Each line from the one containing "X97841Y438404D03*" through the final line of the records is to be repeated exactly, with no additions.

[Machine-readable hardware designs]
- - - - - - -

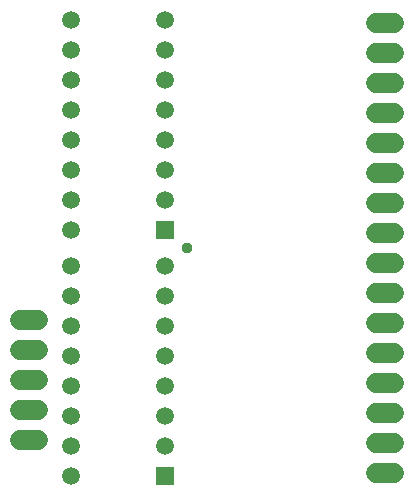
<source format=gbr>
G04 EAGLE Gerber RS-274X export*
G75*
%MOMM*%
%FSLAX34Y34*%
%LPD*%
%INSoldermask Bottom*%
%IPPOS*%
%AMOC8*
5,1,8,0,0,1.08239X$1,22.5*%
G01*
%ADD10C,1.727200*%
%ADD11R,1.491200X1.491200*%
%ADD12C,1.491200*%
%ADD13C,0.959600*%


D10*
X54356Y520319D02*
X69596Y520319D01*
X69596Y494919D02*
X54356Y494919D01*
X54356Y469519D02*
X69596Y469519D01*
X69596Y444119D02*
X54356Y444119D01*
X54356Y418719D02*
X69596Y418719D01*
X355473Y390271D02*
X370713Y390271D01*
X370713Y415671D02*
X355473Y415671D01*
X355473Y441071D02*
X370713Y441071D01*
X370713Y466471D02*
X355473Y466471D01*
X355473Y491871D02*
X370713Y491871D01*
X370713Y517271D02*
X355473Y517271D01*
X355473Y542671D02*
X370713Y542671D01*
X370713Y568071D02*
X355473Y568071D01*
X355473Y593471D02*
X370713Y593471D01*
X370713Y618871D02*
X355473Y618871D01*
X355473Y644271D02*
X370713Y644271D01*
X370713Y669671D02*
X355473Y669671D01*
X355473Y695071D02*
X370713Y695071D01*
X370713Y720471D02*
X355473Y720471D01*
X355473Y745871D02*
X370713Y745871D01*
X370713Y771271D02*
X355473Y771271D01*
D11*
X177241Y387604D03*
D12*
X177241Y413004D03*
X177241Y438404D03*
X177241Y463804D03*
X177241Y489204D03*
X177241Y514604D03*
X177241Y540004D03*
X177241Y565404D03*
X97841Y565404D03*
X97841Y540004D03*
X97841Y514604D03*
X97841Y489204D03*
X97841Y463804D03*
X97841Y438404D03*
X97841Y413004D03*
X97841Y387604D03*
D11*
X176733Y595884D03*
D12*
X176733Y621284D03*
X176733Y646684D03*
X176733Y672084D03*
X176733Y697484D03*
X176733Y722884D03*
X176733Y748284D03*
X176733Y773684D03*
X97333Y773684D03*
X97333Y748284D03*
X97333Y722884D03*
X97333Y697484D03*
X97333Y672084D03*
X97333Y646684D03*
X97333Y621284D03*
X97333Y595884D03*
D13*
X195707Y580644D03*
M02*

</source>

- - - - - - -

* WRITTEN ANSWER:
X97841Y438404D03*
X97841Y413004D03*
X97841Y387604D03*
D11*
X176733Y595884D03*
D12*
X176733Y621284D03*
X176733Y646684D03*
X176733Y672084D03*
X176733Y697484D03*
X176733Y722884D03*
X176733Y748284D03*
X176733Y773684D03*
X97333Y773684D03*
X97333Y748284D03*
X97333Y722884D03*
X97333Y697484D03*
X97333Y672084D03*
X97333Y646684D03*
X97333Y621284D03*
X97333Y595884D03*
D13*
X195707Y580644D03*
M02*

</source>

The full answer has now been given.